# Nail Gun



## Wandering Man (Jul 9, 2006)

WM


----------



## tekhead1219 (May 16, 2008)

Now, that's a tool!!!:smt082:smt082:smt082


----------



## benzuncle (Aug 29, 2007)

18 volt? Variable Speed? I'm not sure, but I thought I saw one on the *DeWalt* truck at *Home Depot *last Thursday.


----------



## Wandering Man (Jul 9, 2006)

My new Nail Gun, made by Dewalt. 

It can drive a 6-D nail thru a 2 X 4 at 200 yards. 

This makes construction a real breeze. 

You can sit in your lawn chair and build a fence. Just get the wife and kids to hold the fence boards in place while you sit back, relax with a cold beer, when they have the board in the right place just fire away. 

With the hundred round magazine, you can build a fence with a minimum of reloading. 

After a day of fence building with the new Dewalt Rapid fire nail gun, the wife will not ask you fix or build anything else. 

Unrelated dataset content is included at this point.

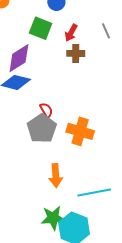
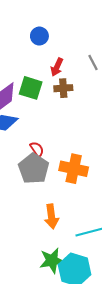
green square: (41, 28) -> (31, 88), moved

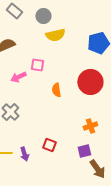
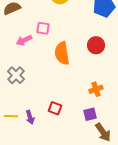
red circle: (90, 82) -> (96, 45), size x0.7
orange semicircle: (56, 90) -> (62, 53), size x1.6

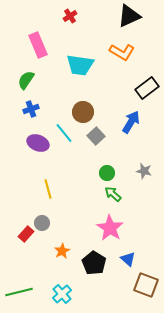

Available for a little more is the 'band-aid magazine' for those near misses when fence building.

WM


----------



## DJ Niner (Oct 3, 2006)

I think it has some competition (pic from ARFcom, several years ago):


----------



## Wandering Man (Jul 9, 2006)

DJ Niner said:


> I think it has some competition (pic from ARFcom, several years ago):


Yeah, but if ya look close at mine, you see it has a battery pack. YOURS, on the other hand, doesn't seem to have any source of power. :buttkick:

WM


----------



## DJ Niner (Oct 3, 2006)

Ya got me there!

Although it has no visible air supply hose, I thought I heard it was gas operated... :mrgreen:


----------



## Bukwild CTO2 (Feb 10, 2008)

I bet this is not available in the tool section of home depot


----------



## Lethaltxn (Mar 21, 2010)

I would love to find one of those!! Awesome!!!


----------



## Garyshome (Nov 6, 2013)

Is it a Paslode?


----------